FSX defines adaptors, which are selectively applied to file nodes in the FSX tree. If an adaptor matches a file during the traversal process, the associated translator is executed, translating the file's contents into XML which is then integrated into the FSX tree as metadata and/or content.

Matching a file can be done by applying different criteria, based on the file system information available on the file node, such as the file name, the MIME type, or the size. If a file node matches the criteria specified by the adaptor, the adaptor is executed and generates XML with is used as contributions to the file's metadata or content children.

It is important to point out that nothing in this approach requires an adaptor to provide a complete mapping of a file. For example, media files such as images or audio probably should not be completely translated into XML, but the metadata in these files could be very valuable information to be available through an XML view. Whether such information is considered metadata or content and where it thus is added is decided by the adaptor's designer.

1. //id3v2:TIT2[contains(text(),"XML")]/ancestor::dir[1]/@name
2. //file[@mime="application/zip"][not(.//zip:file[@name="README"])]

Example 1 returns the names of all directories which contain MP3 files containing some track with ``XML'' in its title (using a hypothetical id3v2 namespace for ID3 metadata). Example 2 selects all files which are ZIP archives but do not contain a README file somewhere inside the archive (using a hypothetical zip namespace for ZIP metadata).

4 Implementations

There are currently two implementations of FSX. The prototype implementation uses Java's java.io.File class to produce the initial FSX document, and an XSLT 2.0 stylesheet for subsequent content integration. Only XSLT 2.0 adaptors are supported, which means that the adaptors can only work on XML and text-based files. For large file system structures and/or large files, this implementation results in poor performance and the danger of memory overflows. Because the prototype implementation uses XSLT, content integration of XML documents is Infoset-based and not purely XML-based. In practice, this means that entities are resolved, which may not be appropriate in all cases.

The second implementation is XPath Shell (XPsh) [1], which is a command line utility based on FSX. XPsh not only supports FSX, but also provides a special syntax for querying FSX, inspired by XPath, but also designed to be as intuitive and compatible with Unix shell file selection mechanisms as possible. XPsh is only available under Unix and has a flexible plug-in concept for adding new adaptors.

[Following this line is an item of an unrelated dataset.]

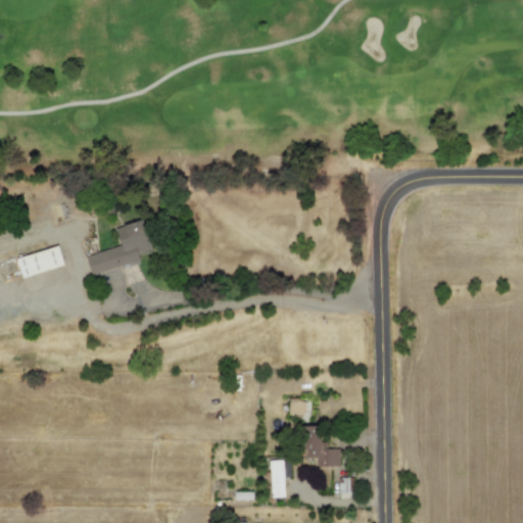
[(85,256),(90,275),(139,262),(137,254),(150,250),(142,221),(115,228),(121,246),(85,256)]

5 Conclusions and Future Plans

The prototype implementation is based on a processing model separating the construction of the FSX tree, the content integration, and the XPath evaluation. For large file structures or documents, this implies significant performance problems. The XPsh implementation partly avoids these problems, because it executes the adaptors on demand, only if the XPath evaluation accesses the children of a file.

FSX is useful for providing integrated views over files systems and file contents. If this data is used as input for subsequent processing steps, both the prototype and the XPsh implementation can be used. If FSX is used more in the spirit of the Unix find and egrep commands, then XPsh should be used because of its better optimization of FSX construction and evaluation of XPaths.

Using FSX as an integrated view over file systems provides a useful tool for making file system access less operation-system dependent, and the adaptor concept adds the utility of accessing file metadata and content. Thus, FSX turns a file system into a (rather slow) XML database.

Bibliography

KASPAR GIGER and ERIK WILDE. XPath Filename Expansion in a Unix Shell. In Poster Proceedings of the 15th International World Wide Web Conference, Edinburgh, UK, May 2006. ACM Press.